Armstrong Economics Blog/Economics
Re-Posted Dec 27, 2017 by Martin Armstrong
The first thing to go when a country is moving into economic crisis is the arts. This is intermixed with various social programs. As the economic crisis broadens, demand for taxing the rich rise. However, all this accomplishes is to cause capital to hide and hoard even more refusing to invest or spend and this then adds to the economic decline.
The BRICS were touted as the new rage in the world economy. The BRICS were even holding their own summits and they were supposed to surpass the G7, were all the forecasts. Brazil, Russia, India, China and South Africa became known as the “BRIC” nations back in 2001 which was a term coined by of course Goldman Sachs.

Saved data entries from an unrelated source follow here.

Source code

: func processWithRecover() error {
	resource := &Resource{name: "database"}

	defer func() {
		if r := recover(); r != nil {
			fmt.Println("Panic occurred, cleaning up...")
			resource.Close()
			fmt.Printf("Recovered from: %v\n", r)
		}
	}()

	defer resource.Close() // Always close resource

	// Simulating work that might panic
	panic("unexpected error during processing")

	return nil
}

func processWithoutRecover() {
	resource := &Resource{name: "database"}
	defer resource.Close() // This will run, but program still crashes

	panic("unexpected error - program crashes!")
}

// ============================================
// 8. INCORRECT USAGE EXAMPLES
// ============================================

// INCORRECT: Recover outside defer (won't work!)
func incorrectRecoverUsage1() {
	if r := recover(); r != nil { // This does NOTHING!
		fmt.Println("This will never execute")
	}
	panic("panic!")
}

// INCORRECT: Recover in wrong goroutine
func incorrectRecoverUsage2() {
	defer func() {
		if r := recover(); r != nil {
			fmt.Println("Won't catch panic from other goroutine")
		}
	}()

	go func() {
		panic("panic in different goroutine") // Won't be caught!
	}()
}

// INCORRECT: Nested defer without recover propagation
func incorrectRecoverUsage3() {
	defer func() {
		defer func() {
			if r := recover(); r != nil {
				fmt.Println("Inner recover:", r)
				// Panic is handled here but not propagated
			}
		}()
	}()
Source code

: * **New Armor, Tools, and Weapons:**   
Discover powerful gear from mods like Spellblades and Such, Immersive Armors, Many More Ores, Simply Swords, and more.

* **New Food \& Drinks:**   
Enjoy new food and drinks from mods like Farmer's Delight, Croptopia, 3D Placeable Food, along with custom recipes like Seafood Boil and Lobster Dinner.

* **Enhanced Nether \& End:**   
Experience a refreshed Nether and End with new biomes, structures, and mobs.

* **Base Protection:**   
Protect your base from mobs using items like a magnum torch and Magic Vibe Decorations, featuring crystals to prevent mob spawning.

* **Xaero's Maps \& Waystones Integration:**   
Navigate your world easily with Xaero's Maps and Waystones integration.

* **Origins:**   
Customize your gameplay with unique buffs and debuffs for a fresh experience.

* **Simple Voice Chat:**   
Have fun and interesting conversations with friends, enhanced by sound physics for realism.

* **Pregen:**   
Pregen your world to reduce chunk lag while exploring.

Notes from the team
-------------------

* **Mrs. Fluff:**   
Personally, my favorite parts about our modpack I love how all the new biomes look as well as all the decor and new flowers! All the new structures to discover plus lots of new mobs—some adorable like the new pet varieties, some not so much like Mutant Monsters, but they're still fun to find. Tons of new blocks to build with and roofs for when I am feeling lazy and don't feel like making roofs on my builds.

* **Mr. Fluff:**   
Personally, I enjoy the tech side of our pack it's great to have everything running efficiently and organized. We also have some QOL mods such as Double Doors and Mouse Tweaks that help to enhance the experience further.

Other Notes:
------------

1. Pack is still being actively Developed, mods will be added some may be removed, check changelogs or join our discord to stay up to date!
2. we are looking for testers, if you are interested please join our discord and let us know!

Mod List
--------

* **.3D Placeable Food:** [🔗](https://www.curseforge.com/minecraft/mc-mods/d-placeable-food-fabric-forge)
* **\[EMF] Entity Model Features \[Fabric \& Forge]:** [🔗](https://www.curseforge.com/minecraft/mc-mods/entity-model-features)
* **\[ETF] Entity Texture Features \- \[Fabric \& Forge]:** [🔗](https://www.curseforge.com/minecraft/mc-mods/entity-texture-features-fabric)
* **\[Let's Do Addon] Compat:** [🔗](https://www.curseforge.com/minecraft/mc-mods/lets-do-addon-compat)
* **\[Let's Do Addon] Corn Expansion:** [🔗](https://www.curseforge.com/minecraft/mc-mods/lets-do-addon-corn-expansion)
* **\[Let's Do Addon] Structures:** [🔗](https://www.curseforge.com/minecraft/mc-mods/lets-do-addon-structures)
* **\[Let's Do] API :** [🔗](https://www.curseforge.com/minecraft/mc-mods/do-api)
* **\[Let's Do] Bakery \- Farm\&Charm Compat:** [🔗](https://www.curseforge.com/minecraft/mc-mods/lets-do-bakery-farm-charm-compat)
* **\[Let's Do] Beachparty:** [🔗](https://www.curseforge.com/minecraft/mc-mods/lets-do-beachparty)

This curiosity about how the BRICS would displace the G7 as the world leading economic power was up there with the DOT.COM bubble and more recently the BitCoin Bubble. This five-country association of emerging economies has demonstrated that such hype of counting on such fades to alter the future have always ended in disappointment.
Russia ran into an economic headwind and sanctions, China has slowed remarkably and has now shifted its focus to try to build its internal economy as we see in Suadi Arabia and the UAE in the Middle East. India committed suicide trying to force its economy out of a cash-based economy with his leftist Prime Minister who has done far more harm to India than good.
South Africa has seen political change sweeping the nation because of the failure of this BRIC dream. The new ANC government of South Africa wants to nationalize the central bank and expropriate the white minority. They want to now take control of the central bank 100% and you know what that means – total economic disaster. The bank will now become the political tool of government divorcing any economic management whatsoever.
Then there is Brazil, burdened with corruption and everything within the social structure is collapsing. The symbol of this economic failure is the effective closure of its Rio de Janeiro’s splendid Municipal Theatre which has gone dark as months of unpaid wages forced ballerinas and opera singers into poverty.